Ancaman terhadap demokrasi bukanlah semata karena kekuasaan, melainkan juga karena kebodohan. Maka harus ada langkah kongkret dari seluruh masyarakat khususnya pemuda dalam menyikapi persoalan-persoalan sosial. Menyambut Pemilu 2024 merupakan ikhtiar demokratis untuk memilih pemimpin serta perwakilan rakyat terbaik yang mampu memimpin bangsa mewujudkan Indonesia sebagai negeri maju, bermartabat, adil, dan makmur.
Oleh karenanya seluruh pemuda haruslah memaksimalkan partisipasinya, jangan sampai jumlah pemilih yang diproyeksikan mendekati angka 60 persen itu justru menjadi bumerang di kemudian hari akibat dari kurangnya kesadaran pada politik. Kita sebagai anak bangsa harus secara tulus menjadi bagian dari penentu masa depan bangsa. Mari kita memerdekakan diri kita, memperjuangkan nasib dan kehidupan kita sebebas-bebasnya serta seluas-luasnya membangun cita-cita dari pendiri bangsa kita.

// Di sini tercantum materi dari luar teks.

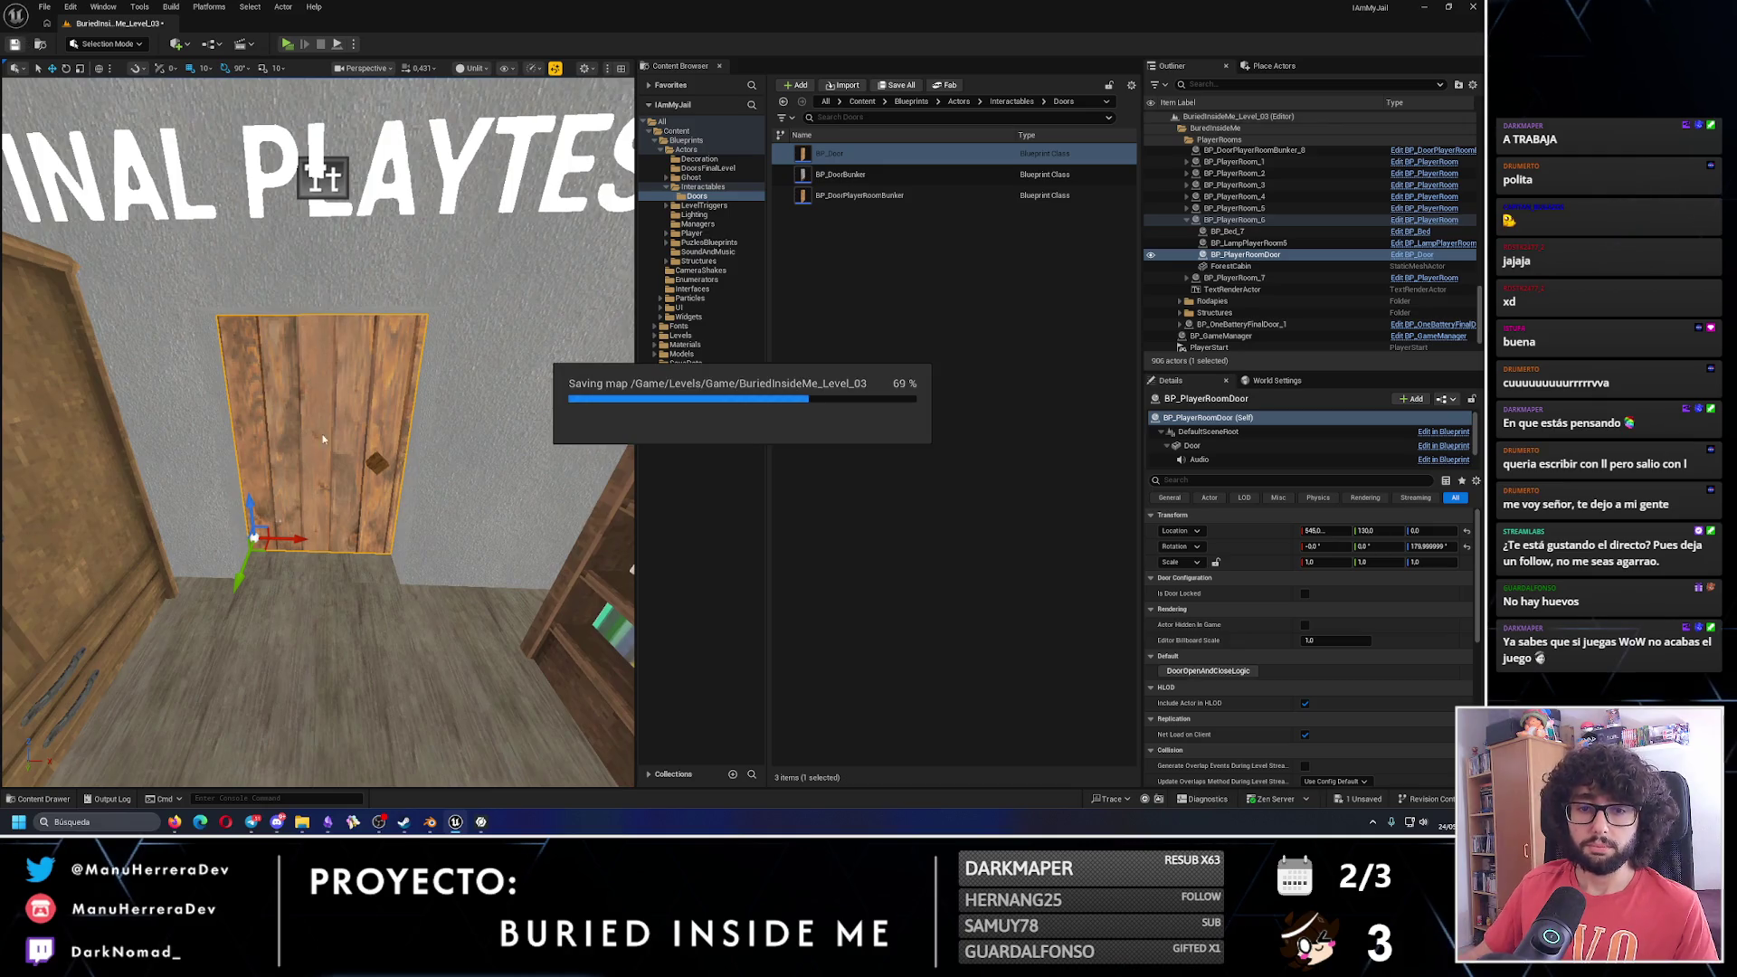
key("s")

Mari kita perjuangkan bersama. Kemunafikan harus kita hentikan; bangs ini harus berjalan diisi dengan mentalitas baru yang akan memimpin bangsa ini. Karena semakin kasar transaksi yang dilakukan pemimpin kepada rakyatnya, makan semakin kasar pemerintahan itu menzalimi rakyatnya.
Ainulyansyah Nurdin S Koordinator Isu Sosial dan Politik BEM se-Kalimantan
(mmu/mmu)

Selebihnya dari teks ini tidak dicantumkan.